++++ EXTRACT TO READ ++++
Reading Center and Radius Out of an Equation
Example: Find center and radius of (x − 4)² + (y + 1)² = 36
x-part says (x − 4), so h = 4. y-part says (y + 1), which is (y − (−1)), so k = −1. Right side is 36, so r = √36 = 6.
Center: (4, −1) — Radius: 6
Flip the signs. Square root the right side. Every single time, same two moves.
Building an Equation From Center and Radius
Example: Center (−2, 5), radius 7.
r² = 49. Plug straight into the formula:
(x − (−2))² + (y − 5)² = 49
Clean it up: (x + 2)² + (y − 5)² = 49
The negative center value becomes a plus sign in the equation. Students write (x − 2)² constantly when the center is negative 2. Write (x − h) first, substitute second. Let the sign handle itself.
Finding the Equation When You Have a Point Instead of Radius
They give you the center and a point on the circle. You have to figure out the radius yourself first using the distance formula.
Example: Center (3, −2), point on circle (7, 1).
r = √[(7−3)² + (1−(−2))²] r = √[4² + 3²] r = √[16 + 9] r = √25 = 5
Now write the equation: (x − 3)² + (y + 2)² = 25
Once you have the radius, it’s identical to any other problem. The distance formula is just the extra first step.
Center at the Origin
Example: Center (0, 0), radius 9.
x² + y² = 81
That’s it. No parentheses with signs. No flipping. Both coordinates are zero so they vanish.
Practice Problems With Full Working

Go through these yourself before reading the answers. Check each step, not just the final number.
Problem 1 — Center (6, −3), radius 4. → (x − 6)² + (y + 3)² = 16
Problem 2 — Center and radius of (x + 7)² + (y − 2)² = 100. → Center: (−7, 2) — Radius: 10
Problem 3 — Center (0, −5), radius 3. → x² + (y + 5)² = 9
Problem 4 — Center (1, 4), passes through point (4, 8). r = √[(4−1)² + (8−4)²] = √[9+16] = √25 = 5 → (x − 1)² + (y − 4)² = 25
Problem 5 — Center and radius of x² + y² = 49. → Center: (0, 0) — Radius: 7
Problem 6 — Center (−4, −9), diameter 12. Radius = 6, r² = 36 → (x + 4)² + (y + 9)² = 36
That last problem — note the word diameter. When a problem gives you diameter, your first move is always to halve it. Students who square 12 instead of 6 get a completely wrong equation. Divide first. Then square.
Graphing Circle Equations
Honestly, graphing is the fun part of this unit. The equation literally tells you everything you need.
You get the center from (h, k). You get the radius from the right side. That’s enough.
Plot the center first — it’s your anchor point. Then move exactly r units in each of the four directions: right, left, up, down. Mark each spot. Connect them smoothly. Done.
Example: (x − 2)² + (y − 3)² = 16
Center: (2, 3). Radius: 4.
Go right 4 → (6, 3) Go left 4 → (−2, 3) Go up 4 → (2, 7) Go down 4 → (2, −1)
Your circle passes through all four of those points. If it looks lopsided when you draw it, recheck your points. A circle has the same radius in every direction — that’s literally the definition.
++++ STORED DATA ++++
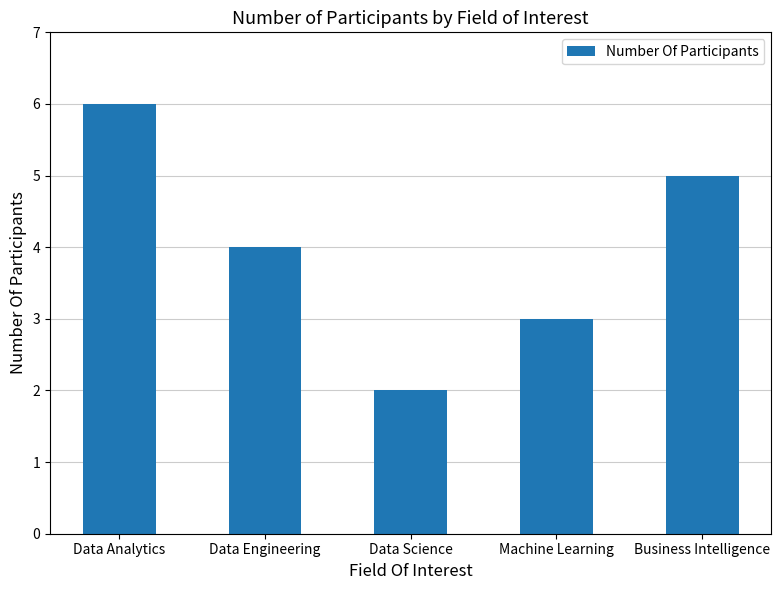

True or false: the data shows 2 at Data Science.

True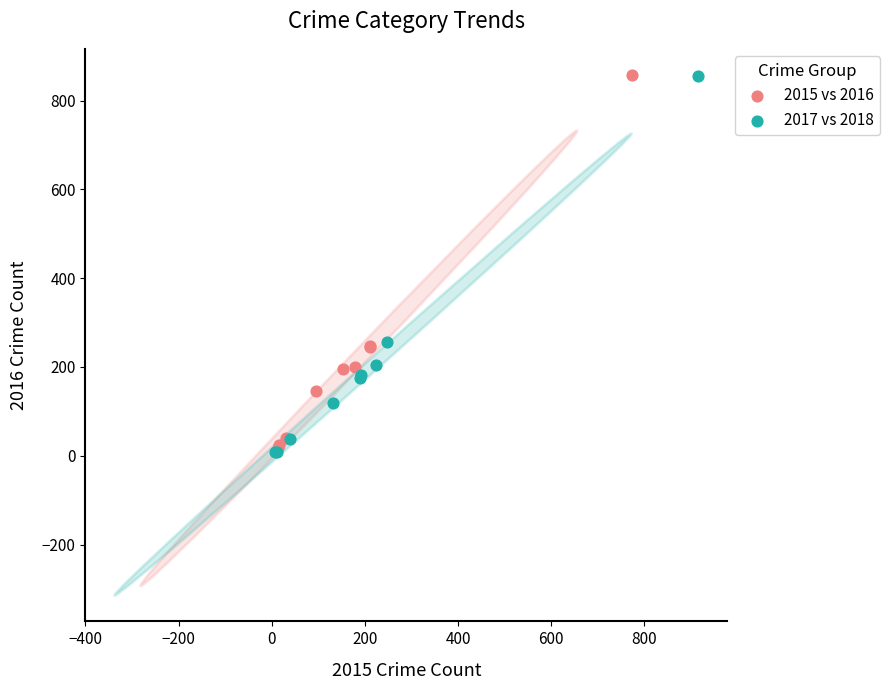

Which series has the largest Y range (max minus min)?

2017 vs 2018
++++
**WHAT TO WORK ON**
(A) Translate this sentence from the lesson on circle equations into Spanish: "A circle has the same radius in every direction — that's literally the definition."
(B) From the lesson on circle equations, reproduce verbatim everything from "r = √[(7−3)² + (1−(−2))²]" down to "so they vanish.".

**ANSWER SET**
(A) Un círculo tiene el mismo radio en todas las direcciones — esa es, literalmente, la definición.

(B)
r = √[(7−3)² + (1−(−2))²] r = √[4² + 3²] r = √[16 + 9] r = √25 = 5
Now write the equation: (x − 3)² + (y + 2)² = 25
Once you have the radius, it’s identical to any other problem. The distance formula is just the extra first step.
Center at the Origin
Example: Center (0, 0), radius 9.
x² + y² = 81
That’s it. No parentheses with signs. No flipping. Both coordinates are zero so they vanish.